I Kissed Dating Goodbye

Author: Joshua Harris

Audience: Adolescent - Adult

Rating: Excellent

This book gives a clear and scriptural analysis of the effects of getting involved in romantic relationships before one is ready to consider marriage. It is written by a young person for young people. I feel that the fellowship is very helpful.

The item I liked best was the fellowship on the "blessing of singleness". Singleness may not seem like a blessing to a young person interested in romance but he or she has probably not considered it carefully. While you young and single you have more freedom than at any other time in your whole life, especially if you can complete your education without going into debt. By that time you go anywhere and do anything. That freedom is a great blessing if you are seeking the Lord and following His leading.

The Lord made most of us so that we need to get married and that is part of His will for our lives. But marriage is not just romance, it involves more responsibility and restriction than a young person has ever known before. Getting married is like getting a ball and chain shackled to one foot and having children is like having another ball and chain on the other foot. We are very blessed if we can trust our marriage to the Lord until we are ready to handle it. One Christian young person I know who insisted on getting married at 16 and ending up getting divorced while still a teenager remarked, "We didn't give ourselves time to grow up."

A young person dreaming about dating and falling in love may not be thinking about marriage at all, at least not in terms of restriction and responsibility. He or she has probably not considered the alternatives either. A short term romance leads to heartbreak and heartache for both. A long term romance that cannot soon lead into courtship and marriage brings in a lot of unnecessary temptations, restrictions and complications. In both cases the happiness is fleeting and the trouble and sorrow lasts longer.

What many young people think of as the other alternative is the most deceptive of all. They think we can be "just friends". Of course, in a general sense we may be friends, but this is where young people often fool themselves. They say that they are just friends and often believe it to be so when a relationship has gone far beyond that. Joshua clearly points out the things that indicate a relationship is moving out of the realm of "just friends" to something more than that. It is very helpful to know where the border is of territory you want to avoid before you cross it unwittingly. For instance, one young sister who angrily told the serving one who was trying to help her, "What's wrong with being friends with a boy?" became pregnant very soon after that.

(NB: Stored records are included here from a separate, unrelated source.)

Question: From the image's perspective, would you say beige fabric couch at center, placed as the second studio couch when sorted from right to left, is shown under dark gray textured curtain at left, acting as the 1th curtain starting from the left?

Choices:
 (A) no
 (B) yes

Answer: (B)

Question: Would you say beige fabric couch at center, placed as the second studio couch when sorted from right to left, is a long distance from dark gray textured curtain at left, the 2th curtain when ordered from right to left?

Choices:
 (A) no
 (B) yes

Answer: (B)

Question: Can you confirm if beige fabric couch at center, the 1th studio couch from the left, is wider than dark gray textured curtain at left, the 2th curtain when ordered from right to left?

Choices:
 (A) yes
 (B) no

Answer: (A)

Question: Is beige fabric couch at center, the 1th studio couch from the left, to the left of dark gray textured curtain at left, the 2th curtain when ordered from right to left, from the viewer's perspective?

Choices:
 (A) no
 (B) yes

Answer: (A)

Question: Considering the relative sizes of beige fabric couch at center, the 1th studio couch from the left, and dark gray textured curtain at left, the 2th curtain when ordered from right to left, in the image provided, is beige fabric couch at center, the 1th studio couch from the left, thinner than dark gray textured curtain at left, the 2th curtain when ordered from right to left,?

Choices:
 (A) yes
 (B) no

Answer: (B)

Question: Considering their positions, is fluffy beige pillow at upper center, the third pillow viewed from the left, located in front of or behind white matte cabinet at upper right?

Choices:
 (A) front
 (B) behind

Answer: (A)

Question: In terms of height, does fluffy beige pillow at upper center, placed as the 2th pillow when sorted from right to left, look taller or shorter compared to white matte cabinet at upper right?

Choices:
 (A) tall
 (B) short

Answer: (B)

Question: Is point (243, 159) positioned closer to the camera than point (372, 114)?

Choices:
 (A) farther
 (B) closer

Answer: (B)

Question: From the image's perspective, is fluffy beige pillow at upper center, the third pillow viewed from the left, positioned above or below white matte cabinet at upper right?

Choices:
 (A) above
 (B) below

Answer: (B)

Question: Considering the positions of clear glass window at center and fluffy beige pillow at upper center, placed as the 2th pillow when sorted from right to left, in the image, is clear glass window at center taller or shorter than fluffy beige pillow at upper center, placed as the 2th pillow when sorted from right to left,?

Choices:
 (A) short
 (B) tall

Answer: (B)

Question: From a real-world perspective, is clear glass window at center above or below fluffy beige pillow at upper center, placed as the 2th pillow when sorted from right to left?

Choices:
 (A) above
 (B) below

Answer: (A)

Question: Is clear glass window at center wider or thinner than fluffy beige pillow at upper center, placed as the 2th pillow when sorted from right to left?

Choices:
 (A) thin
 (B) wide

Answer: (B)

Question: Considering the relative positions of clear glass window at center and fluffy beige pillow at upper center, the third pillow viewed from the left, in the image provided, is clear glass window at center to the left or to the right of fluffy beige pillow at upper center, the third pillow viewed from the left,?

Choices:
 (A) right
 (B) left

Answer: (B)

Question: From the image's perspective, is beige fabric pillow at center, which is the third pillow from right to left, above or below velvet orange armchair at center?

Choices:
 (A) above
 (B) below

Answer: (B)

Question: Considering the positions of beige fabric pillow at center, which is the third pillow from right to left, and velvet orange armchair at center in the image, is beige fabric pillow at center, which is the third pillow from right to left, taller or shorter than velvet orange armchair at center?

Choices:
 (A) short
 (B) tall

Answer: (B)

She was only fooling herself and refused to believe that a situation could get out of control until it did.

Parents and serving ones who try to preserve young people from the trouble that youthful inclinations can lead to are expressing their love and concern. While it is often true that the parents may not know how to help their children in a good way, it is at least as true that the kids often don't want to be helped because the real help becomes a restriction to the flesh.

I really hope that you would read this book and consider carefully what the author is saying. I wish I had had the opportunity to read it when I was in high school even though I never got involved in a serious relationship. I think it would have helped me pursue the Lord with less distraction.